Julio César Chávez Jr.’s movements between Mexico and the United States — despite an active arrest warrant — his high-profile fight against Jake Paul in Anaheim, California, which was broadcast the day after the U.S. Department of Homeland Security ordered his deportation, and the apparent concealment of the investigation in Mexico have raised a number of unanswered questions.
“Why did they let my son fight if he was a criminal?” Chávez Sr. asked, questioning the motives behind the U.S. government’s decision to detain his son now.

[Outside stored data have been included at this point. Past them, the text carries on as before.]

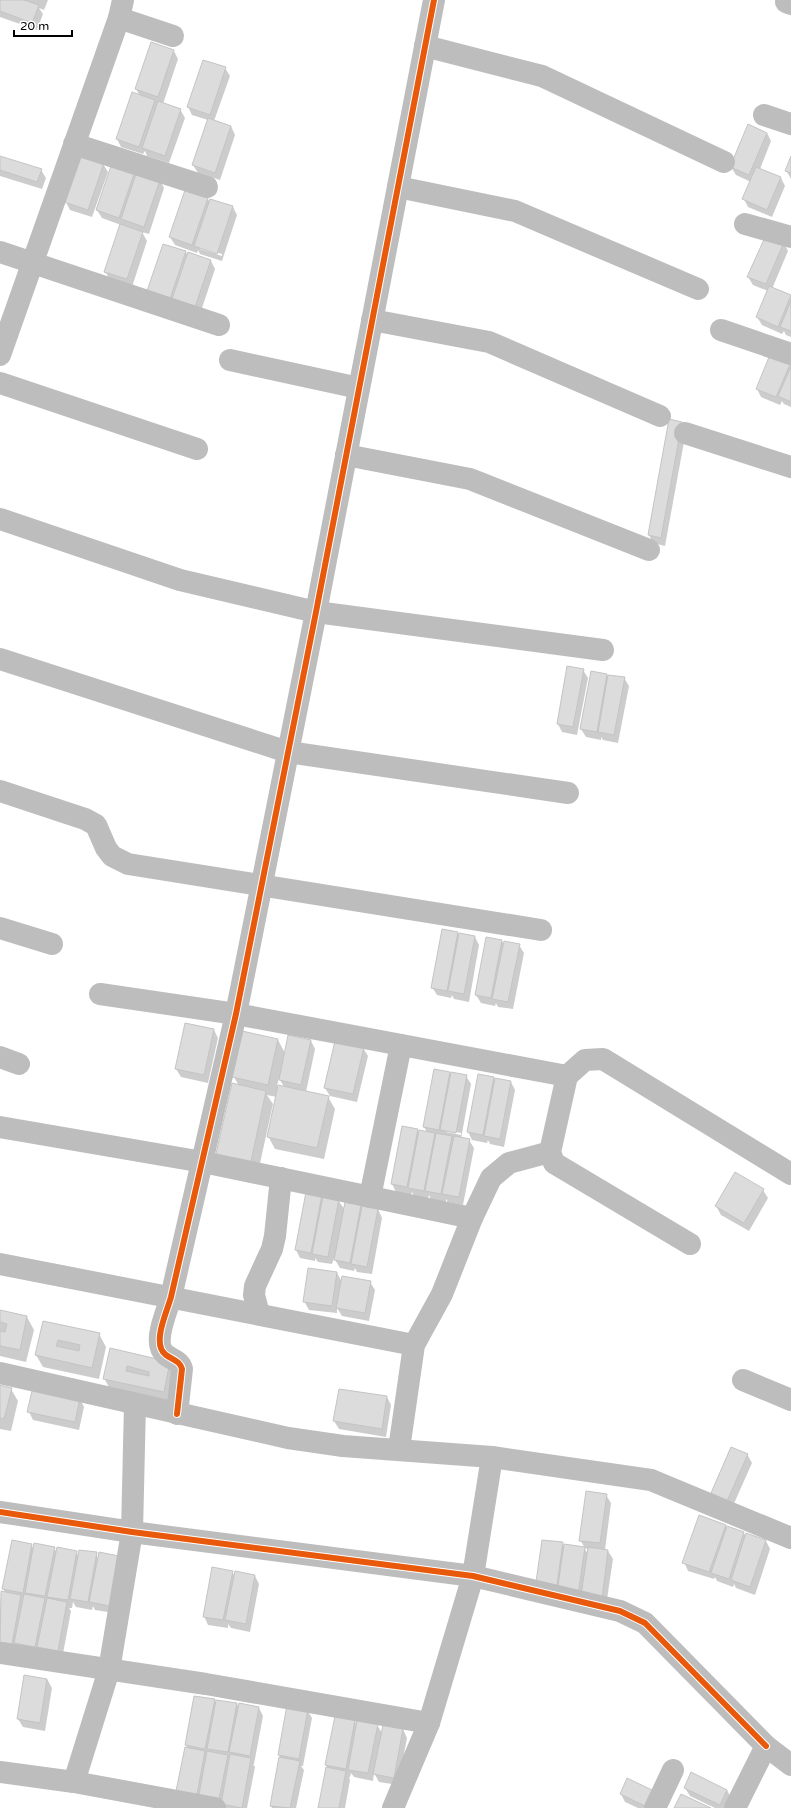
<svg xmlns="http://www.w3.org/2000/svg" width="791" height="1808" font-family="'Varela Round',sans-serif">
<rect width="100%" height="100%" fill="#fff"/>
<g fill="#0003" fill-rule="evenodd">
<path d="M0,0h48l-4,10 -5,-2 4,6 -6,16 -37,-13z"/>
<path d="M174,51l4,8 -15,45 17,5 5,9 -16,45 -22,-7 -2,-5 -2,3 -22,-7 -4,-8 23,-43 -4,-7z"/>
<path d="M225,68l5,8 -16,45 17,5 4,9 -15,45 -22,-7 -5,-8 15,-45 -16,-5 -4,-8z"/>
<path d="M767,133l4,8 -11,28 21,9 4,8 -13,31 -24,-10 -4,-8 7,-17 -15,-7 -5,-8z"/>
<path d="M0,157l41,13 5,8 -4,11 -42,-13z"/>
<path d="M791,159v20l-5,-9z"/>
<path d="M103,164l5,8 -16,45 -22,-7 -4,-8z"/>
<path d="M113,164l47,16 4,8 -15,46 -7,-2 5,9 -15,46 -22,-7 -5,-9 16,-46 -19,-7 -5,-8z"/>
<path d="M208,199l2,4 1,-3 22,7 4,8 -15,46 -22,-7 -2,-4 -1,3 -22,-8 -5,-8zM200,247l22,7v2l-22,-7z"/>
<path d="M784,243l4,8 -16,38 19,8v40l-5,-2 -2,-4 -2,3 -20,-9 -5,-8 11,-26 -15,-6 -5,-8z"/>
<path d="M164,245l22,7 2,4 23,5 4,8 -15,45 -47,-15z"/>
<path d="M791,363v44l-7,-3 -2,-3 -2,4 -19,-8 -4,-8z"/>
<path d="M670,420l16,11 -21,115 -12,-3 -4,-8z"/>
<path d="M583,670l5,8 -11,57 -15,-3 -4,-8z"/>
<path d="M607,675l2,3h15l5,8 -11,57 -15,-3 -2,-3v3l-15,-3 -5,-8z"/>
<path d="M457,933l2,4h16l4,8 -10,57 -15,-3 -2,-4 -1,3 -14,-3 -5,-8z"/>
<path d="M502,941l2,4h15l5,8 -11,56 -15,-2 -2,-4 -1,3 -14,-3 -5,-8z"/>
<path d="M214,1030l4,8 -10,45 -27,-6 -5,-8z"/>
<path d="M243,1032l35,8 7,13 26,-12 4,8 -9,43 22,5 7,12 -11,50 -49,-10 -7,-13 9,-39 -10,-2 6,9 -16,73 -34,-7 16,-84 -5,-9zM279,1078l5,9 -7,-1z"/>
<path d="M363,1048l5,8 -11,46 -27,-6 -5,-8z"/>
<path d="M449,1073l2,3h15l5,8 -10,55 8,1 5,8 -11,57 -15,-3 -2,-3v3l-15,-3 -2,-4 -1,4 -14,-3 -2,-4 -1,3 -15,-3 -4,-8 11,-57 14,3 2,4 8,-2 -3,-5zM446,1130l15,3v2l-15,-3z"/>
<path d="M493,1078l2,4h16l4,8 -11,57 -14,-3 -2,-4 -1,3 -15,-3 -4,-8z"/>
<path d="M763,1190l5,8 -19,33 -28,-16 -5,-9z"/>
<path d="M321,1196l2,4h15l7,10 16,-4 2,4 15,-1 4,9 -10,56 -15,-2 -2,-4 -1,3 -14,-3 -6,-10 -2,6 -14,-2 -3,-4v3l-15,-3 -4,-8z"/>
<path d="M337,1273l5,9h28l5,8 -6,31 -27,-5 -5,-8v5l-28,-3 -5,-9z"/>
<path d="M0,1311l27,6 7,13 -8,32 -26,-6z"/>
<path d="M44,1322l55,12 7,13 -7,32 -56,-12 -7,-12z"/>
<path d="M111,1349l59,14 7,12 -7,29 -59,-13 -7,-13z"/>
<path d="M0,1386l11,3 7,12 -7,30 -11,-2z"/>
<path d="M387,1397l4,8 -5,32 -47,-8 -5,-8z"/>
<path d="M80,1399l4,8 -5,23 -46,-10 -4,-8z"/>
<path d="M747,1454l5,9 -20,45 -15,-6z"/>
<path d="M606,1495l5,8 -6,47 3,1 5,8 -7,47 -65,-9 21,-54 2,4 21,1 -5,-8zM584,1548l4,1v5z"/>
<path d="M725,1525l2,4 1,-1 16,5 2,4 1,-2 19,6 4,8 -15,46 -19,-7 -2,-4 -1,3 -16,-6 -2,-4 -1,2 -26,-8 -4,-9z"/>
<path d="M31,1545l3,4 20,-1 3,5 19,-1 3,5 17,-4 18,60 -19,-3 -2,-4 -1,4 -16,-3 -3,-5 -1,6h-3l2,3 -9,48 -62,-10 1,-57 5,1 -3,-4z"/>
<path d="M232,1572l3,4h20l4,8 -9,48 -19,-4 -3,-4v4l-20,-3 -4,-9z"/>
<path d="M47,1679l5,9 -7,43 -22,-4 -5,-8z"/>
<path d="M214,1700l3,4h20l2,4h20l4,8 -9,48h-1l2,3 -8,41h-22l-44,-4 7,-55 -2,-4z"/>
<path d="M307,1710l5,8 -9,48h-2l3,4 -8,38h-24l-1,-2 10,-47 -2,-4z"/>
<path d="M355,1721l2,5 20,-1 5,8 21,-4 4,9 -9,47 -19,-3 -5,-9 -1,8 -19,-4 -3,-4 -1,4h-1l1,3 -5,28h-26l9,-39 -2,-4z"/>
<path d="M685,1788l42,2 4,8 -4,10h-12l-25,-12z"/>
<path d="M621,1794l33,14h-16l-13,-6z"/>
</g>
<g fill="#dcdcdc" stroke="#c4c4c4" fill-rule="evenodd">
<path d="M0,0h24l15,5 -7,18 -32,-12z"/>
<path d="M151,42l23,8 -16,47 -23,-8z"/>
<path d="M203,60l23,7 -16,48 -23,-8z"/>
<path d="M132,92l23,8 -16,47 -23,-8z"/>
<path d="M158,101l23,8 -16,47 -23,-8z"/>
<path d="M208,118l23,8 -16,47 -23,-8z"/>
<path d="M748,124l19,9 -18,42 -19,-8z"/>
<path d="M81,155l23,8 -16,47 -24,-8z"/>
<path d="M0,156l42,13 -5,13 -37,-12z"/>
<path d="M791,156v17l-6,-2z"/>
<path d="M112,163l23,8 -16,47 -23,-8z"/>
<path d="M756,167l25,10 -14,33 -25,-11z"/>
<path d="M137,171l23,9 -16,47 -23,-8z"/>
<path d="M185,190l23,8 -16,47 -23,-8z"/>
<path d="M210,199l23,7 -16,48 -23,-8z"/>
<path d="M120,224l23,8 -16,47 -23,-7z"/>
<path d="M766,235l18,7 -18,42 -19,-7z"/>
<path d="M163,244l23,7 -16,48 -23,-8z"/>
<path d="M188,252l23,8 -16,47 -23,-8z"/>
<path d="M769,286l22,9 -13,32 -22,-10z"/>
<path d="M791,301v30l-11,-4z"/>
<path d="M771,352l20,10 -15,35 -20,-8z"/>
<path d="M791,367v35l-13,-6z"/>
<path d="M669,419l13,3 -21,116 -13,-3z"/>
<path d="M567,666l17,3 -11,58 -16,-3z"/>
<path d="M591,671l16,3 -10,58 -17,-3z"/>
<path d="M608,675l17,2 -11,58 -16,-3z"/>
<path d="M442,929l16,3 -11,59 -16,-3z"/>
<path d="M459,933l16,3 -11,58 -16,-3z"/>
<path d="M486,937l16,3 -11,58 -16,-3z"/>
<path d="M504,941l16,3 -12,58 -16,-3z"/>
<path d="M185,1023l29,6 -10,46 -29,-6z"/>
<path d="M242,1031l36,8 -10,46 -36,-8z"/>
<path d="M288,1035l23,5 -10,45 -22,-5z"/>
<path d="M335,1041l29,6 -11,47 -29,-6z"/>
<path d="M434,1069l16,3 -11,58 -16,-3z"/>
<path d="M451,1072l16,3 -11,58 -16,-3z"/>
<path d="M478,1074l16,3 -11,58 -16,-3z"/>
<path d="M495,1078l16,3 -11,58 -16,-3z"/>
<path d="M232,1083l34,8 -16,75 -35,-8z"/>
<path d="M278,1085l51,11 -12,52 -50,-11z"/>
<path d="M402,1126l16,3 -11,58 -16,-3z"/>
<path d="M419,1130l16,3 -11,58 -16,-3z"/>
<path d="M436,1133l16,3 -11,58 -16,-3z"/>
<path d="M454,1136l16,3 -11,58 -17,-3z"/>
<path d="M735,1172l29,17 -20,34 -29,-17z"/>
<path d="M306,1192l16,3 -11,58 -16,-3z"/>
<path d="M323,1196l16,3 -11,58 -16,-3z"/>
<path d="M345,1202l16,3 -11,58 -16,-3z"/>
<path d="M362,1206l16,3 -11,58 -16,-3z"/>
<path d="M308,1268l29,4 -5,34 -29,-4z"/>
<path d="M342,1276l29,5 -6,32 -29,-5z"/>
<path d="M0,1310l27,6 -7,34 -20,-4v-15l5,1 2,-8 -7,-2z"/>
<path d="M43,1321l57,12 -8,35 -57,-13zM58,1340l22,5 -1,6 -23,-5z"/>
<path d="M110,1348l60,14 -6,30 -61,-13zM127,1366l22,6v4l-23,-5z"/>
<path d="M0,1385l12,3 -8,31 -4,-1z"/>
<path d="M33,1387l47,11 -5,24 -48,-10z"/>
<path d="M339,1389l48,7 -5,33 -49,-8z"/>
<path d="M731,1447l17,7 -21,47 -16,-8z"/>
<path d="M586,1491l21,3 -7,49 -21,-2z"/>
<path d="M699,1515l27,10 -17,47 -27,-9z"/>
<path d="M727,1526l17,6 -15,47 -18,-6z"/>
<path d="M746,1533l20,7 -16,47 -19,-7z"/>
<path d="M12,1540l20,4 -9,49 -21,-4z"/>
<path d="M542,1540l21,2 -7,50 -21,-3z"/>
<path d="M34,1543l21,4 -10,49 -20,-3z"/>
<path d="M564,1544l21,3 -7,48 -21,-2z"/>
<path d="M57,1547l20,4 -9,49 -21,-3z"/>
<path d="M588,1547l20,3 -6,49 -21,-3z"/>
<path d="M79,1550l18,2 -9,50 -18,-3z"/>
<path d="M99,1552l20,4 -9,50 -21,-4z"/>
<path d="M212,1567l21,4 -10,49 -20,-3z"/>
<path d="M235,1571l20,4 -9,49 -21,-4z"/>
<path d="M1,1591l20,4 -9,49 -12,-2z"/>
<path d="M24,1594l21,4 -10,49 -21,-4z"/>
<path d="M47,1598l20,4 -9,49 -21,-4z"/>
<path d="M24,1675l23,4 -7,44 -23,-4z"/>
<path d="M194,1696l21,3 -10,50 -20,-4z"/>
<path d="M216,1700l21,3 -9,49 -21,-3z"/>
<path d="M239,1703l20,4 -9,49 -21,-4z"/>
<path d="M287,1705l21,4 -9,50 -21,-4z"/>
<path d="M335,1716l20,4 -9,49 -21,-4z"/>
<path d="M357,1720l21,4 -10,49 -20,-3z"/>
<path d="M383,1725l20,4 -9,49 -21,-4z"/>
<path d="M185,1747l20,4 -9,49 -21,-4z"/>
<path d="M207,1751l21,4 -10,49 -20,-4z"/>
<path d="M230,1754l21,4 -9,50 -21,-4z"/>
<path d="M279,1757l21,4 -10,47 -20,-2z"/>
<path d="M326,1767l20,4 -7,37h-21z"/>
<path d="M691,1772l36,18 -7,15 -36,-17z"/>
<path d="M627,1778l27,13 -7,16 -27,-13z"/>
<path d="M681,1794l30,14h-37z"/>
</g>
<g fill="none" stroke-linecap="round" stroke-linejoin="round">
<g stroke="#bdbdbd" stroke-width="22">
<path d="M786,2l5,2"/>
<path d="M119,18l54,18"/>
<path d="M425,46l117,30 182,86"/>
<path d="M764,115l27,9"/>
<path d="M74,144l133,43"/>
<path d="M398,187l117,24 183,78"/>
<path d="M745,224l46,13"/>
<path d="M0,252l219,73"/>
<path d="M372,320l117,22 171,74"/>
<path d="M721,330l70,24"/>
<path d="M0,355l119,-337 4,-18"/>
<path d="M230,360l129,28"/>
<path d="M0,383l197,66"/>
<path d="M685,433l106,34"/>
<path d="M346,455l124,24 179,71"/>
<path d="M0,519l180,61 136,32 287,38"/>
<path d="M0,659l288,93 280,41"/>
<path d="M0,791l85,28 11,6 10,23 6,8 16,8 413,66"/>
<path d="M0,928l52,16"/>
<path d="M100,994l136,20 331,62"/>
<path d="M0,1057l19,7"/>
<path d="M0,1127l203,35 269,56"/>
<path d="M370,1197l31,-152"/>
<path d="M690,1244l-136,-81 -4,-11 17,-76 18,-16 18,-1 188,115"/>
<path d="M0,1264l414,81"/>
<path d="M259,1314l-5,-19 1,-9 17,-37 3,-13 6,-58"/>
<path d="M0,1373l288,65 55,8 149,11 159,23 140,58"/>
<path d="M743,1380l48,20"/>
<path d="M177,1414l5,-45c-2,-8 -9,-9 -16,-14 -15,-11 1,-43 5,-58l65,-283 80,-402 118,-612"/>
<path d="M399,1449l15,-104 28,-51 30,-76 19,-40 18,-15 41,-11"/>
<path d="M0,1512l132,20 341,44 147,35 25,12 121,123"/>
<path d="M0,1653l206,31 223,39"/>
<path d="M0,1772l74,10 141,26"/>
<path d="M74,1782l35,-112 23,-138 3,-128"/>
<path d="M393,1808l36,-85 44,-147 19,-119"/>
<path d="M655,1808l18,-38"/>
<path d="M735,1808l31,-62 25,19"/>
</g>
<defs>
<g id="cycleway">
<path d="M177,1414l5,-45c-2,-8 -9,-9 -16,-14 -15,-11 1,-43 5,-58l65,-283 80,-402 118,-612"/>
<path d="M0,1512l132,20 341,44 147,35 25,12 121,123"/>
</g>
</defs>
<use href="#cycleway" stroke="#fff" stroke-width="8"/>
<use href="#cycleway" stroke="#e8590c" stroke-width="6"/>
</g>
<path d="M14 30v6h58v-6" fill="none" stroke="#000000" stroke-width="2"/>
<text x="20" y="30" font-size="12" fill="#000000" stroke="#ffffff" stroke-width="3" paint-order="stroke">20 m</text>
</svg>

The family’s ties to the Guzmán clan have been acknowledged by both father and son. “Ovidio Guzmán, ‘El Ratón’ [son of Joaquín ‘El Chapo’ Guzmán], is the uncle of the girl who has been like a daughter to me for a long time. I know him well — he’s a great person to me,” Chávez Jr. said during a live broadcast in 2022.
In the same video, he said that he socializes with many people, including El Chapo’s son: “I get along well with Ovidio, though we don’t really see each other. I care for him a lot and I don’t want to know anything about what people say about him. I’m not interested.”
The patriarch of the Chávez dynasty has said the same. “Do I know those people? I do. And so what? I know them too, and that doesn’t mean I’m a drug trafficker. But hey, everyone does their job, and that deserves respect,” he said.
The head of the Chávez family has expressed similar views. “Do I know those people? Yes, I do,” he said.
The political undertones that may be behind the boxer’s arrest remain uncertain. Gertz Manero, like Chávez Sr., has also hinted at this possibility. “The information provided by the American authorities has been very clear: they knew he had an arrest warrant, that he was able to live and was settled in the United States, that he had gotten married. All that information was available. Why did they use it now, and why did they do it in this way? That is their responsibility,” the Attorney General concluded.
The Mexican government is awaiting the immigration hearing that will determine the details of Chávez’s deportation to Mexico, where the prosecutor’s office is already waiting to enforce the arrest warrant.